- _Exercise aim_
Reproduce every line of the items below word for word, in the same order.
-- start of Dataset content --
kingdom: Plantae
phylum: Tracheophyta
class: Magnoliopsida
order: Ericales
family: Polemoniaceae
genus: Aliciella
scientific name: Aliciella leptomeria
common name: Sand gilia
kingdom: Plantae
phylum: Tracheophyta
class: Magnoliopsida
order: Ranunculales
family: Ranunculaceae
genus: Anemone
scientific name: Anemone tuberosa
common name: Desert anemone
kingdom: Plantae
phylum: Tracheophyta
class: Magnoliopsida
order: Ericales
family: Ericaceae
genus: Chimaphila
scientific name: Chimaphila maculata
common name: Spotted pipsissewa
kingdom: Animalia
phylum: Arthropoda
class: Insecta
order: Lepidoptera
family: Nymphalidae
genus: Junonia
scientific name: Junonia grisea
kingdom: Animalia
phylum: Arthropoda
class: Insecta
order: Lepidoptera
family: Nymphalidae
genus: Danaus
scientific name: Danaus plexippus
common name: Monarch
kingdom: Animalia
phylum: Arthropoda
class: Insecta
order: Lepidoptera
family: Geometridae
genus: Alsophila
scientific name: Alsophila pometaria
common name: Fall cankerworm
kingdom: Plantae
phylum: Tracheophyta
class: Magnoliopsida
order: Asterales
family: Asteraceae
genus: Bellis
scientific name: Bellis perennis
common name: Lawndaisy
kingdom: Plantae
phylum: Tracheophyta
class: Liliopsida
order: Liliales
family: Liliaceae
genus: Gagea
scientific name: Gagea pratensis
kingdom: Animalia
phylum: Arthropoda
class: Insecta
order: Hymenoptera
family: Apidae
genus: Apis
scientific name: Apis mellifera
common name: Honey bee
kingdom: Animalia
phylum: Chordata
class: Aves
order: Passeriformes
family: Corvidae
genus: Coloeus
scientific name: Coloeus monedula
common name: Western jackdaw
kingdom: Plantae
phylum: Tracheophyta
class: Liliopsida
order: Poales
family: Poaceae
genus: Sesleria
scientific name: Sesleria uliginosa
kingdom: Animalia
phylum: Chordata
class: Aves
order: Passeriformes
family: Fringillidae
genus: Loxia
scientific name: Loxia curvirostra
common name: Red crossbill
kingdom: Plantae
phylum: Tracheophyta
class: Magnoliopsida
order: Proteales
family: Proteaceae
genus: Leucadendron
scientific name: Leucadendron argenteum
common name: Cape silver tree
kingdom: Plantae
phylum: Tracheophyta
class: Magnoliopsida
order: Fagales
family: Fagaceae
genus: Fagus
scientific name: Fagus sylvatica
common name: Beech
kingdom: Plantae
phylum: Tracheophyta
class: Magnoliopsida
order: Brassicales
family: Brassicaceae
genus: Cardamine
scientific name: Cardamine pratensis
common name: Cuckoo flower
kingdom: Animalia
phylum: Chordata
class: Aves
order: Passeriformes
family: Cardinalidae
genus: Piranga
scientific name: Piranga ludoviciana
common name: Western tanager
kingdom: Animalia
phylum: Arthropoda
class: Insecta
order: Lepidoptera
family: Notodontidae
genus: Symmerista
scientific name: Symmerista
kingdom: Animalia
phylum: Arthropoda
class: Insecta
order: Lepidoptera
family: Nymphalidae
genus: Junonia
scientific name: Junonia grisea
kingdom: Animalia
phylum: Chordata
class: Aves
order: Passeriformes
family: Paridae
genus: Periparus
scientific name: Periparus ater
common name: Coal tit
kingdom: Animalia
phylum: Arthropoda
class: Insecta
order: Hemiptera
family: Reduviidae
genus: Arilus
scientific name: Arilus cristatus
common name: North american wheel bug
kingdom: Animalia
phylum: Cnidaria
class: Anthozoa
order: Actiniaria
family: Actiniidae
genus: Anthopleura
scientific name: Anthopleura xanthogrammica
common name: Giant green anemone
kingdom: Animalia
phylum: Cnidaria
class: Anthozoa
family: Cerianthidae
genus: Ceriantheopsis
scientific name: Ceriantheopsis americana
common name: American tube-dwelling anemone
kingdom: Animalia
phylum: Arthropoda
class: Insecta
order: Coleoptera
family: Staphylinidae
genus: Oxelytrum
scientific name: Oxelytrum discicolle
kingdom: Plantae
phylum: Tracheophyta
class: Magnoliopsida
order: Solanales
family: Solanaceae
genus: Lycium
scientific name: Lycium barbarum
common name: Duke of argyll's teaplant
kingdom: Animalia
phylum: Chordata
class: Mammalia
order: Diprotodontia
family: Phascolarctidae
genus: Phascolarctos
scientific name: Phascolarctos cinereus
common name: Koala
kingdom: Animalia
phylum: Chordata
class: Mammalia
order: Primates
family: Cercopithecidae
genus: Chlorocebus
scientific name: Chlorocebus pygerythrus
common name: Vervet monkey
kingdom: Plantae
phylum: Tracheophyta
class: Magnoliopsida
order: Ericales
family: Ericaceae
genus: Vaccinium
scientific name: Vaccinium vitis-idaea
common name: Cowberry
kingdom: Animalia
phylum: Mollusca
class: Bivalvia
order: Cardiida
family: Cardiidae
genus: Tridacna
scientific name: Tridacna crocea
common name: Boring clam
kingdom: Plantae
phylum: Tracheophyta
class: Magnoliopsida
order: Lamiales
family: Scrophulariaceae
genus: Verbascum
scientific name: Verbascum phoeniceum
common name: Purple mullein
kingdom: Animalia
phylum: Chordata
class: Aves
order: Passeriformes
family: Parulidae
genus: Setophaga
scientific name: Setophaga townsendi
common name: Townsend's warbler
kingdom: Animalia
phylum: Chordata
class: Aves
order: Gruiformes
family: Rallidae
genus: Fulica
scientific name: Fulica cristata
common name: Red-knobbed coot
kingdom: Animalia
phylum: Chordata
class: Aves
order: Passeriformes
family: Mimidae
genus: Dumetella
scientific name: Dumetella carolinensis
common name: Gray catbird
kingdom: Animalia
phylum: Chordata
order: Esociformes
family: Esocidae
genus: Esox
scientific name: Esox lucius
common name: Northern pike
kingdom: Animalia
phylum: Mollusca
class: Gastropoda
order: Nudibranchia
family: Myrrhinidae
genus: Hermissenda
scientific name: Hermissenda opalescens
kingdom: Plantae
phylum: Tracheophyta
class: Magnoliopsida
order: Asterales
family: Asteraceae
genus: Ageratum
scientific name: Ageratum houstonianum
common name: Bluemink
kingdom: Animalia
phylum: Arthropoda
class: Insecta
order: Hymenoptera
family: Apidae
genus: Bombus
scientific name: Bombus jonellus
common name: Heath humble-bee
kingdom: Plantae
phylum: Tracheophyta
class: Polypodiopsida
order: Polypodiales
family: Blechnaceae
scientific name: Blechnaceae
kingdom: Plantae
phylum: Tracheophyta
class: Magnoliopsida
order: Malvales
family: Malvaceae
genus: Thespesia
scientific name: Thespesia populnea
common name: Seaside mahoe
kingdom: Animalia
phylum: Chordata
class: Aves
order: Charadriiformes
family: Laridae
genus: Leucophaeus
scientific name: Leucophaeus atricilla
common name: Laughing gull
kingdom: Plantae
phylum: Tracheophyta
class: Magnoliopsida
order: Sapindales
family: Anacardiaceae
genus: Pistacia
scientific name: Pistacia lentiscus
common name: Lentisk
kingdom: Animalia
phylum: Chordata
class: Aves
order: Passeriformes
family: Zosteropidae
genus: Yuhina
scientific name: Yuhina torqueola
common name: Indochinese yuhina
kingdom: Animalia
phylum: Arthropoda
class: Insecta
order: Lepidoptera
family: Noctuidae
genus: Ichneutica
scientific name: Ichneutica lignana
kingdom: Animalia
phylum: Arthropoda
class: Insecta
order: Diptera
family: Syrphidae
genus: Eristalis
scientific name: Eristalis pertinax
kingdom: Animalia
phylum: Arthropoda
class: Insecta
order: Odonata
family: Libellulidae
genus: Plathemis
-- end of Dataset content --
- _Written response_
kingdom: Plantae
phylum: Tracheophyta
class: Magnoliopsida
order: Ericales
family: Polemoniaceae
genus: Aliciella
scientific name: Aliciella leptomeria
common name: Sand gilia
kingdom: Plantae
phylum: Tracheophyta
class: Magnoliopsida
order: Ranunculales
family: Ranunculaceae
genus: Anemone
scientific name: Anemone tuberosa
common name: Desert anemone
kingdom: Plantae
phylum: Tracheophyta
class: Magnoliopsida
order: Ericales
family: Ericaceae
genus: Chimaphila
scientific name: Chimaphila maculata
common name: Spotted pipsissewa
kingdom: Animalia
phylum: Arthropoda
class: Insecta
order: Lepidoptera
family: Nymphalidae
genus: Junonia
scientific name: Junonia grisea
kingdom: Animalia
phylum: Arthropoda
class: Insecta
order: Lepidoptera
family: Nymphalidae
genus: Danaus
scientific name: Danaus plexippus
common name: Monarch
kingdom: Animalia
phylum: Arthropoda
class: Insecta
order: Lepidoptera
family: Geometridae
genus: Alsophila
scientific name: Alsophila pometaria
common name: Fall cankerworm
kingdom: Plantae
phylum: Tracheophyta
class: Magnoliopsida
order: Asterales
family: Asteraceae
genus: Bellis
scientific name: Bellis perennis
common name: Lawndaisy
kingdom: Plantae
phylum: Tracheophyta
class: Liliopsida
order: Liliales
family: Liliaceae
genus: Gagea
scientific name: Gagea pratensis
kingdom: Animalia
phylum: Arthropoda
class: Insecta
order: Hymenoptera
family: Apidae
genus: Apis
scientific name: Apis mellifera
common name: Honey bee
kingdom: Animalia
phylum: Chordata
class: Aves
order: Passeriformes
family: Corvidae
genus: Coloeus
scientific name: Coloeus monedula
common name: Western jackdaw
kingdom: Plantae
phylum: Tracheophyta
class: Liliopsida
order: Poales
family: Poaceae
genus: Sesleria
scientific name: Sesleria uliginosa
kingdom: Animalia
phylum: Chordata
class: Aves
order: Passeriformes
family: Fringillidae
genus: Loxia
scientific name: Loxia curvirostra
common name: Red crossbill
kingdom: Plantae
phylum: Tracheophyta
class: Magnoliopsida
order: Proteales
family: Proteaceae
genus: Leucadendron
scientific name: Leucadendron argenteum
common name: Cape silver tree
kingdom: Plantae
phylum: Tracheophyta
class: Magnoliopsida
order: Fagales
family: Fagaceae
genus: Fagus
scientific name: Fagus sylvatica
common name: Beech
kingdom: Plantae
phylum: Tracheophyta
class: Magnoliopsida
order: Brassicales
family: Brassicaceae
genus: Cardamine
scientific name: Cardamine pratensis
common name: Cuckoo flower
kingdom: Animalia
phylum: Chordata
class: Aves
order: Passeriformes
family: Cardinalidae
genus: Piranga
scientific name: Piranga ludoviciana
common name: Western tanager
kingdom: Animalia
phylum: Arthropoda
class: Insecta
order: Lepidoptera
family: Notodontidae
genus: Symmerista
scientific name: Symmerista
kingdom: Animalia
phylum: Arthropoda
class: Insecta
order: Lepidoptera
family: Nymphalidae
genus: Junonia
scientific name: Junonia grisea
kingdom: Animalia
phylum: Chordata
class: Aves
order: Passeriformes
family: Paridae
genus: Periparus
scientific name: Periparus ater
common name: Coal tit
kingdom: Animalia
phylum: Arthropoda
class: Insecta
order: Hemiptera
family: Reduviidae
genus: Arilus
scientific name: Arilus cristatus
common name: North american wheel bug
kingdom: Animalia
phylum: Cnidaria
class: Anthozoa
order: Actiniaria
family: Actiniidae
genus: Anthopleura
scientific name: Anthopleura xanthogrammica
common name: Giant green anemone
kingdom: Animalia
phylum: Cnidaria
class: Anthozoa
family: Cerianthidae
genus: Ceriantheopsis
scientific name: Ceriantheopsis americana
common name: American tube-dwelling anemone
kingdom: Animalia
phylum: Arthropoda
class: Insecta
order: Coleoptera
family: Staphylinidae
genus: Oxelytrum
scientific name: Oxelytrum discicolle
kingdom: Plantae
phylum: Tracheophyta
class: Magnoliopsida
order: Solanales
family: Solanaceae
genus: Lycium
scientific name: Lycium barbarum
common name: Duke of argyll's teaplant
kingdom: Animalia
phylum: Chordata
class: Mammalia
order: Diprotodontia
family: Phascolarctidae
genus: Phascolarctos
scientific name: Phascolarctos cinereus
common name: Koala
kingdom: Animalia
phylum: Chordata
class: Mammalia
order: Primates
family: Cercopithecidae
genus: Chlorocebus
scientific name: Chlorocebus pygerythrus
common name: Vervet monkey
kingdom: Plantae
phylum: Tracheophyta
class: Magnoliopsida
order: Ericales
family: Ericaceae
genus: Vaccinium
scientific name: Vaccinium vitis-idaea
common name: Cowberry
kingdom: Animalia
phylum: Mollusca
class: Bivalvia
order: Cardiida
family: Cardiidae
genus: Tridacna
scientific name: Tridacna crocea
common name: Boring clam
kingdom: Plantae
phylum: Tracheophyta
class: Magnoliopsida
order: Lamiales
family: Scrophulariaceae
genus: Verbascum
scientific name: Verbascum phoeniceum
common name: Purple mullein
kingdom: Animalia
phylum: Chordata
class: Aves
order: Passeriformes
family: Parulidae
genus: Setophaga
scientific name: Setophaga townsendi
common name: Townsend's warbler
kingdom: Animalia
phylum: Chordata
class: Aves
order: Gruiformes
family: Rallidae
genus: Fulica
scientific name: Fulica cristata
common name: Red-knobbed coot
kingdom: Animalia
phylum: Chordata
class: Aves
order: Passeriformes
family: Mimidae
genus: Dumetella
scientific name: Dumetella carolinensis
common name: Gray catbird
kingdom: Animalia
phylum: Chordata
order: Esociformes
family: Esocidae
genus: Esox
scientific name: Esox lucius
common name: Northern pike
kingdom: Animalia
phylum: Mollusca
class: Gastropoda
order: Nudibranchia
family: Myrrhinidae
genus: Hermissenda
scientific name: Hermissenda opalescens
kingdom: Plantae
phylum: Tracheophyta
class: Magnoliopsida
order: Asterales
family: Asteraceae
genus: Ageratum
scientific name: Ageratum houstonianum
common name: Bluemink
kingdom: Animalia
phylum: Arthropoda
class: Insecta
order: Hymenoptera
family: Apidae
genus: Bombus
scientific name: Bombus jonellus
common name: Heath humble-bee
kingdom: Plantae
phylum: Tracheophyta
class: Polypodiopsida
order: Polypodiales
family: Blechnaceae
scientific name: Blechnaceae
kingdom: Plantae
phylum: Tracheophyta
class: Magnoliopsida
order: Malvales
family: Malvaceae
genus: Thespesia
scientific name: Thespesia populnea
common name: Seaside mahoe
kingdom: Animalia
phylum: Chordata
class: Aves
order: Charadriiformes
family: Laridae
genus: Leucophaeus
scientific name: Leucophaeus atricilla
common name: Laughing gull
kingdom: Plantae
phylum: Tracheophyta
class: Magnoliopsida
order: Sapindales
family: Anacardiaceae
genus: Pistacia
scientific name: Pistacia lentiscus
common name: Lentisk
kingdom: Animalia
phylum: Chordata
class: Aves
order: Passeriformes
family: Zosteropidae
genus: Yuhina
scientific name: Yuhina torqueola
common name: Indochinese yuhina
kingdom: Animalia
phylum: Arthropoda
class: Insecta
order: Lepidoptera
family: Noctuidae
genus: Ichneutica
scientific name: Ichneutica lignana
kingdom: Animalia
phylum: Arthropoda
class: Insecta
order: Diptera
family: Syrphidae
genus: Eristalis
scientific name: Eristalis pertinax
kingdom: Animalia
phylum: Arthropoda
class: Insecta
order: Odonata
family: Libellulidae
genus: Plathemis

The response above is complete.